Activity:
According to the post on Carvel and Ansible deployment, which name did Carvel formerly go by?

Carvel (formerly k14s) combined with Ansible to orchestrate a git-ops workflow has after a lot of testing become my preferred k8s deployment technique. This post will cover how to use the k14 Ansible role as part of a configuration management and control process. I’ll detail the process to configure and customize applications as well as how I create a role for a new application. This will be used as the basis for future posts that will focus on deploying specific applications to work together and will refer back to this post for details on how my Carvel work flow works.

Work flow

The work flow is designed to generate configurations to be checked into revision control. This makes reviewing changes easy as both the input and resulting output can be seen in a diff. Additionally everything needed to deploy or update an application is in the repository. Each commit is a fully deployable configuration enabling a rollback by reverting a bad change in git and reapplying.

To automate this I’m using an Ansible role ansible_k14. This role is designed to be imported by application specific roles to provide a consistent way of generating deployment artifacts in a DRY fashion. Ansible_k14 currently does the following:

  • Retrieve the templates for a service via
    • Helm chart in a git repo
    • Helm chart downloaded from a chart server
    • Docker-compose files from a helm repository
  • Generate kubernetes objects from the templates
  • Generate any additional supporting objects from the application role
  • Apply overlay modifications to resources if they are defined
  • Resolve image references to their digest form (immutable)
  • Setup files in the application folder

The process allows for multiple sites with site specific configuration as well as application specific overlays if customization is needed on a per-site basis.

Directory Structure

The final directory structure for a site and application follow the following scheme:

sites/
└── site1
    ├── application
    │   ├── deploy.sh
    │   ├── diff.sh
    │   ├── manifest
    │   │   ├── ConfigMap.yaml
    │   │   ├── daemonset.yaml
    │   │   ├── deployment.yaml
    │   │   ├── namespace.yaml
    │   │   ├── rbac.yaml
    │   │   └── service-accounts.yaml
    │   ├── secrets
    │   │   └── secrets.yaml
    │   └── overlays
    │       └── manifest.yaml
    └── site.yaml

The role generates:

  • application folder
  • deploy and diff scripts
  • manifest folder populated with K8s objects
  • secrets folder with a secrets file (if used by the application role)

Data below:

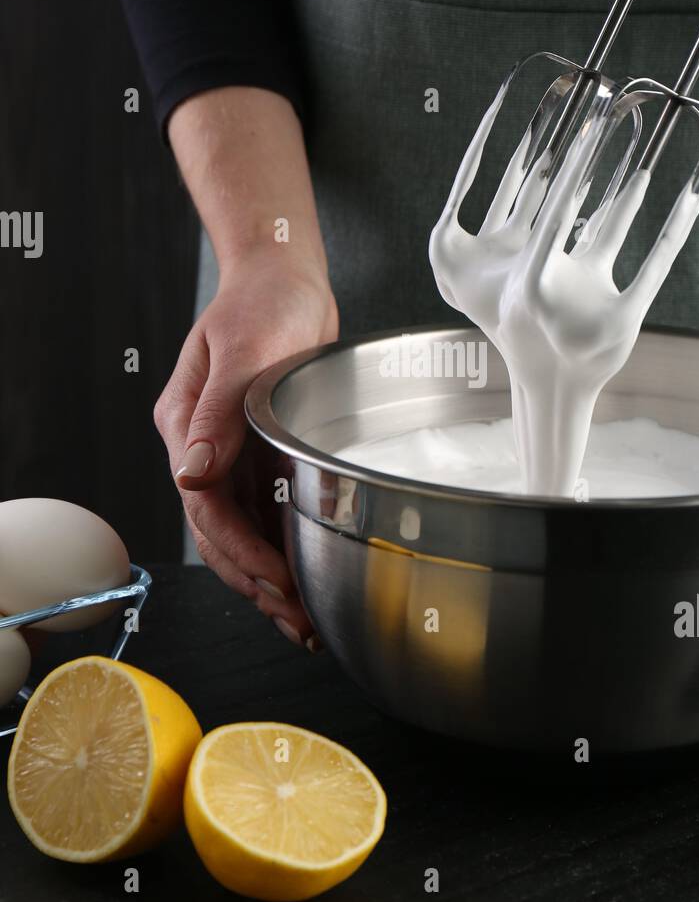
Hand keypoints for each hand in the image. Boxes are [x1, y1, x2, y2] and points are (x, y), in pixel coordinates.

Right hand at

Task result:
k14s